(DATA EXTRACT Opens)

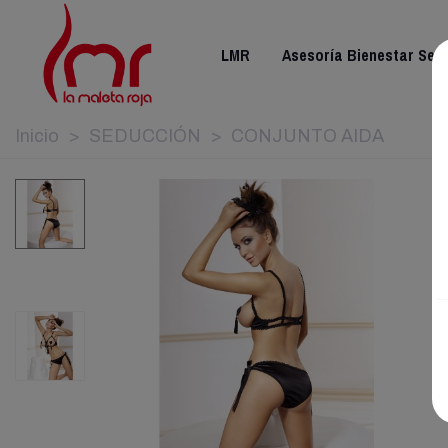
LMR
Asesoría Bienestar Sex
Inicio
>
SEDUCCIÓN
>
CONJUNTO AIDA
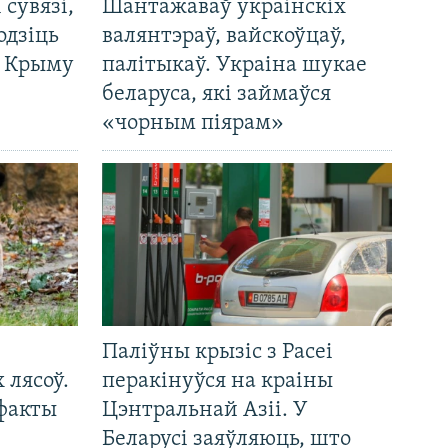
і сувязі,
Шантажаваў украінскіх
одзіць
валянтэраў, вайскоўцаў,
а Крыму
палітыкаў. Украіна шукае
беларуса, які займаўся
«чорным піярам»
Паліўны крызіс з Расеі
 лясоў.
перакінуўся на краіны
 факты
Цэнтральнай Азіі. У
Беларусі заяўляюць, што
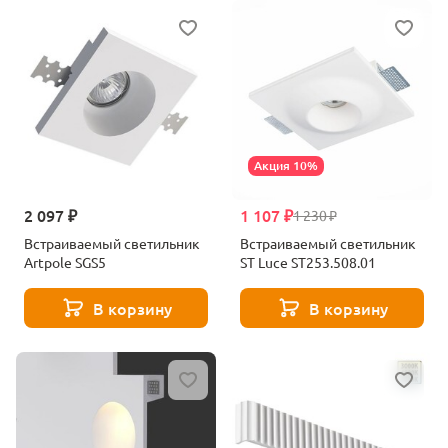
Акция 10%
2 097 ₽
1 107 ₽
1 230 ₽
Встраиваемый светильник
Встраиваемый светильник
Artpole SGS5
ST Luce ST253.508.01
В корзину
В корзину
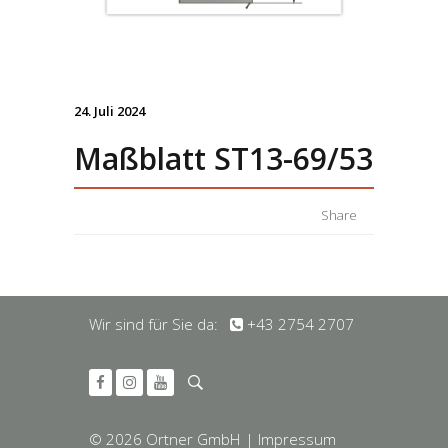
24. Juli 2024
Maßblatt ST13-69/53
Share
Wir sind für Sie da:
+43 2754 2707
© 2026 Ortner GmbH
| Impressum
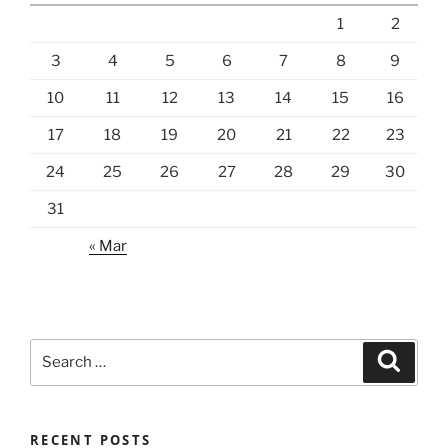
1
2
3
4
5
6
7
8
9
10
11
12
13
14
15
16
17
18
19
20
21
22
23
24
25
26
27
28
29
30
31
« Mar
Search
Search
for:
RECENT POSTS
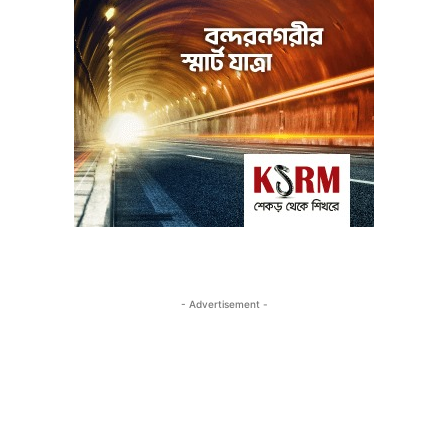
- Advertisement -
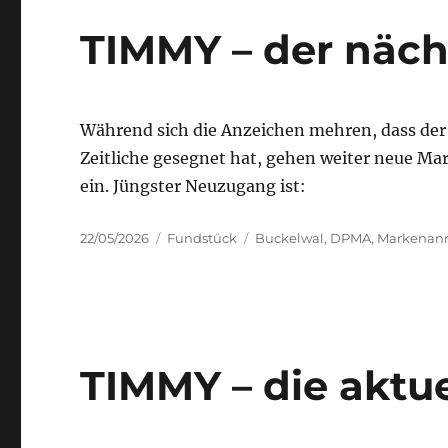
TIMMY – der näc
Während sich die Anzeichen mehren, dass de
Zeitliche gesegnet hat, gehen weiter neue 
ein. Jüngster Neuzugang ist:
Posted
Categories
Tags
22/05/2026
Fundstück
Buckelwal
,
DPMA
,
Markenan
on
TIMMY – die aktu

(DATA EXTRACT Closes)

Your answer must be the lines from the opening line of the entries through the line holding "Цэнтральнай Азіі. У", written out exactly and without any picture.

### WORKED SOLUTION
LMR
Asesoría Bienestar Sex
Inicio
>
SEDUCCIÓN
>
CONJUNTO AIDA
і сувязі,
Шантажаваў украінскіх
одзіць
валянтэраў, вайскоўцаў,
а Крыму
палітыкаў. Украіна шукае
беларуса, які займаўся
«чорным піярам»
Паліўны крызіс з Расеі
 лясоў.
перакінуўся на краіны
 факты
Цэнтральнай Азіі. У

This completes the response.